Early childhood organization Connections 4 Kids sponsored the seminar offered by West, who owns Heart of the West Counseling in Denver and consults with childcare centers and families on early childhood issues.

“It disrupts the brain’s architecture, so that the stress areas become in young children the more developed parts of the brain,” West explained. “We want to get to them so it doesn’t become a way of life, a way of being.”



The causes of toxic stress include adverse experiences in early childhood such as extreme poverty, abuse, or neglect, sometimes in relation to parental substance abuse, mental illness, or domestic violence, according to a brief from the Center on the Developing Child at Harvard University.

“The more adverse experiences in childhood, the greater the likelihood of developmental delays and other problems,” according to the brief. “Adults with more adverse experiences in early childhood are also more likely to have health problems, including alcoholism, depression, heart disease, and diabetes.”

Bonnie Robertson, Moffat and Routt counties program coordinator for Northwest Rocky Mountain Colorado Court Appointed Special Advocates, works to support local children in the court system who have suffered abuse or neglect.

“We see it all, to be honest: developmental delays, inability to show emotions in appropriate manners, a lack of inability to socialize and/or connect with others, attachment (problems),” Robertson said. “We are always thinking in the back of our mind about what our children have been through, how it has effected them and what we can do or recommend to help them heal.”

Participants in the seminar, including Robertson, learned tools to help address the problem. Moffat County School District Early Childhood Center Director Stephanie Davis said teachers learned that setting up a quiet, safe place in the classroom for kids to go can help young ones who act out aggressively.

“While some children that are ‘stressed’ act out with physical aggression, others withdraw and show limited emotions,” Davis said. “Getting to know our students and their families helps us meet individual needs more effectively.”

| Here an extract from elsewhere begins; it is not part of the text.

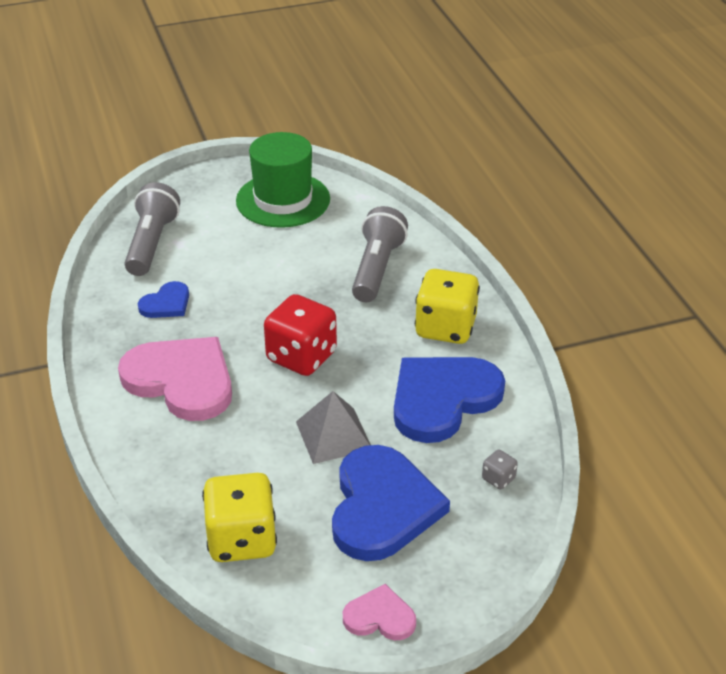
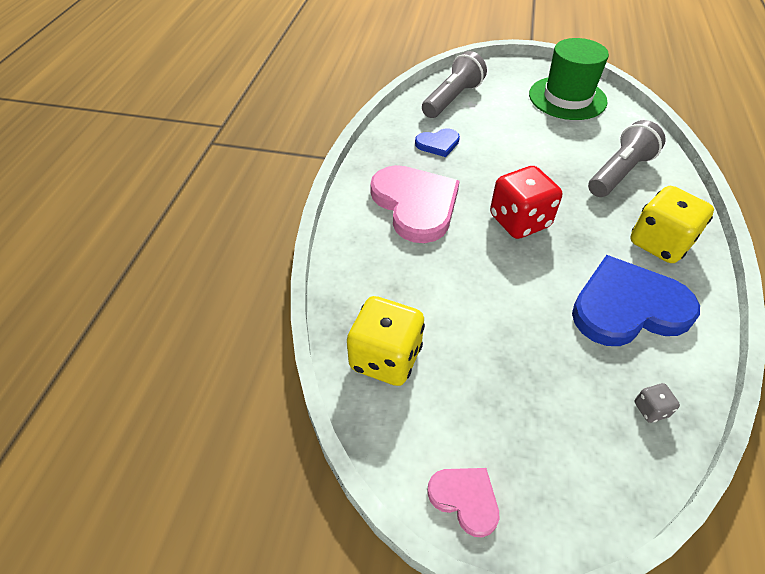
camera: 30 degrees right, 10 degrees up
(333, 435) = (512, 299): grey pyramid -> none
(382, 507) = (523, 385): blue heart -> none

Davis said additional training for parents in the community would be beneficial, explaining what toxic stresses are and how to eliminate them whenever possible.

“The big takeaway is that what matters in early childhood is that kids are exposed to enriching things and have good relationships to adults,” West said. “There’s this primary period when the brain is growing and developing connections, so we’re hoping that kids have positive experiences and connections to help them grow.”